Hardy-Weinberg Equilibrium Calculator

Enter any one of p, q, the homozygous dominant frequency or the homozygous recessive frequency, and this calculator returns all Hardy-Weinberg genotype frequencies.

How to use the Hardy-Weinberg calculator

  1. Pick which value you know: p, q, the AA frequency or the aa frequency.
  2. Enter that single value as a frequency between 0 and 1.
  3. Read p, q and the AA, Aa and aa genotype frequencies, which always sum to 1.

Examples

From the dominant allele frequency

p = 0.6
q = 0.4, AA = 0.36, Aa = 0.48, aa = 0.16

From the recessive genotype frequency

aa = 0.16
q = 0.4, p = 0.6, AA = 0.36, Aa = 0.48

Frequently asked questions

What is the Hardy-Weinberg equation?

It is p squared plus 2pq plus q squared equals 1, where p and q are allele frequencies. The terms give the AA, Aa and aa genotype frequencies.

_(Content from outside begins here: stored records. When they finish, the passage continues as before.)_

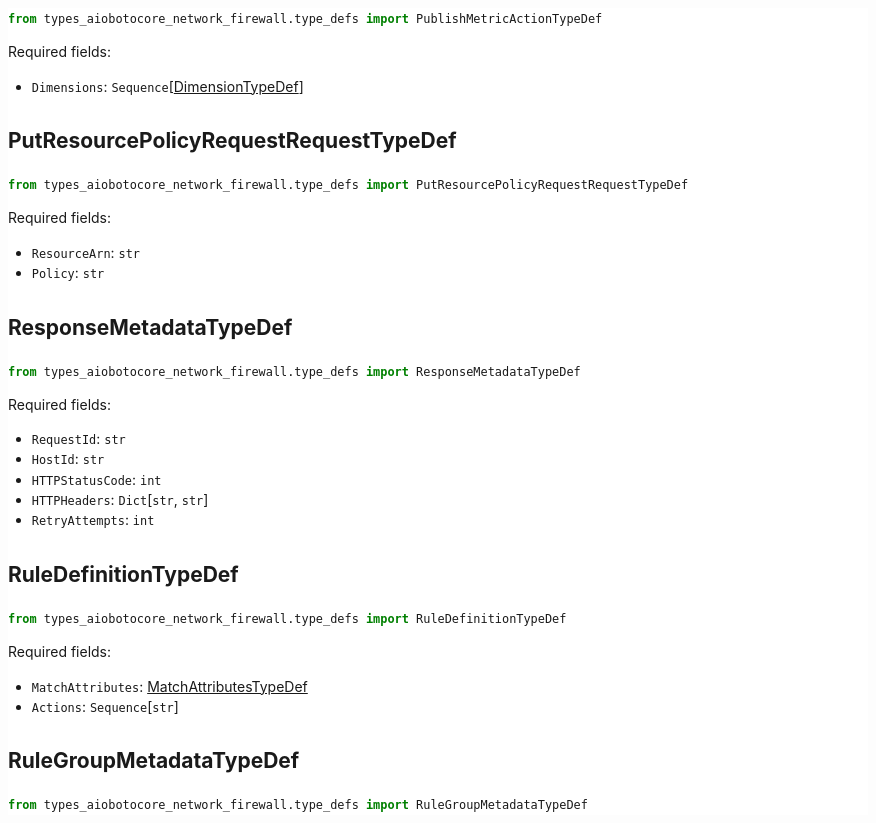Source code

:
 ```python
from types_aiobotocore_network_firewall.type_defs import PublishMetricActionTypeDef
```

Required fields:

- `Dimensions`:
  `Sequence`\[[DimensionTypeDef](./type_defs.md#dimensiontypedef)\]

<a id="putresourcepolicyrequestrequesttypedef"></a>

## PutResourcePolicyRequestRequestTypeDef

```python
from types_aiobotocore_network_firewall.type_defs import PutResourcePolicyRequestRequestTypeDef
```

Required fields:

- `ResourceArn`: `str`
- `Policy`: `str`

<a id="responsemetadatatypedef"></a>

## ResponseMetadataTypeDef

```python
from types_aiobotocore_network_firewall.type_defs import ResponseMetadataTypeDef
```

Required fields:

- `RequestId`: `str`
- `HostId`: `str`
- `HTTPStatusCode`: `int`
- `HTTPHeaders`: `Dict`\[`str`, `str`\]
- `RetryAttempts`: `int`

<a id="ruledefinitiontypedef"></a>

## RuleDefinitionTypeDef

```python
from types_aiobotocore_network_firewall.type_defs import RuleDefinitionTypeDef
```

Required fields:

- `MatchAttributes`:
  [MatchAttributesTypeDef](./type_defs.md#matchattributestypedef)
- `Actions`: `Sequence`\[`str`\]

<a id="rulegroupmetadatatypedef"></a>

## RuleGroupMetadataTypeDef

```python
from types_aiobotocore_network_firewall.type_defs import RuleGroupMetadataTypeDef
```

How do I find p and q from genotype frequencies?

Take the square root of the AA frequency to get p, or the square root of the aa frequency to get q. The other allele frequency is one minus that value.

Why do the three genotype frequencies add up to one?

Because p plus q equals 1, expanding (p + q) squared gives p squared plus 2pq plus q squared, which also equals 1. Together they cover every genotype.

What assumptions does Hardy-Weinberg make?

It assumes a large population with random mating, no migration, no mutation, no selection and no genetic drift. Real populations only approximate this ideal.

Can I use percentages instead of decimals?

Enter frequencies as decimals between 0 and 1. A genotype seen in 16 percent of a population is 0.16, so use that value, not 16.